By Hand & By Heart
By Hand & By Heart
MASH Gallery presents By Hand & By Heart, a summer group exhibition bringing together eight artists working across painting, mixed media, fiber, and sculptural installation. United not by style but by process, each artist treats material not as a vehicle for image, but as the site where meaning is made. Their practices differ formally and conceptually, yet each understands that the act of making is inseparable from the work itself.
In the mid-twentieth century, influential art critic Clement Greenberg argued that painting should pursue the qualities unique to its medium. Its defining condition was flatness: the canvas should acknowledge itself as a surface rather than aspire to sculpture or illusion. Those ideas reshaped the course of modern art, establishing medium specificity as one of its central principles. By Hand & By Heart belongs to a different moment. Here, painting extends into relief, fiber occupies space with the authority of sculpture, and material is no longer confined by disciplinary boundaries. The question is no longer what a medium ought to be, but what it is capable of becoming.
Texture is never decorative. Color is never incidental. Every mark, stitch, layer, and gesture records the presence of the hand, making the process inseparable from the finished work.

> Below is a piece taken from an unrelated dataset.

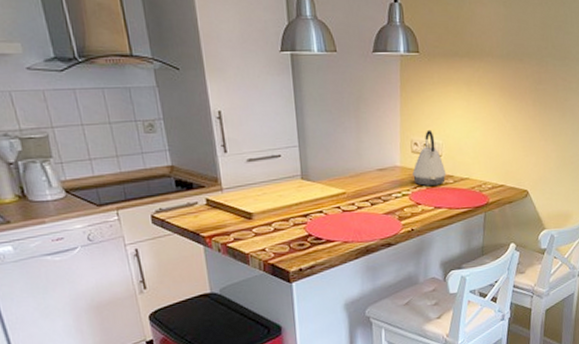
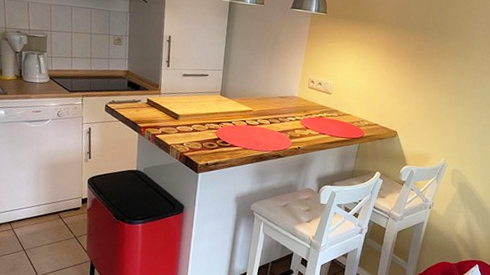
kettle: present [412,129,447,187] -> none [306,72,333,117]

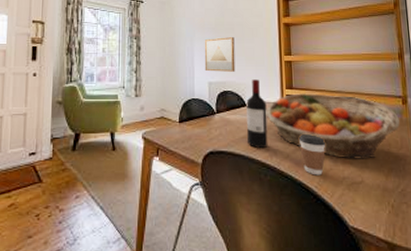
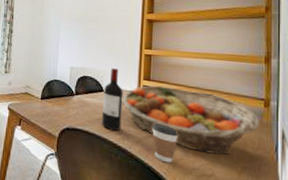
wall art: present [204,37,236,72] -> none [68,28,98,60]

The exhibition arrives at a moment increasingly shaped by frictionless digital production and automated image-making. Against that backdrop, the handmade asserts a different set of values that reward sustained attention. These artists ask viewers to encounter not only what has been made, but the labor, discipline, and intuition embedded within it.
Spanning local, national, and international artists, By Hand & By Heart proposes that the future of material practice lies not in preserving historical distinctions between mediums, but in allowing those boundaries to remain fluid. What emerges is an exhibition grounded in touch, process, and physical presence, affirming that the hand remains one of the most expressive instruments available to contemporary art.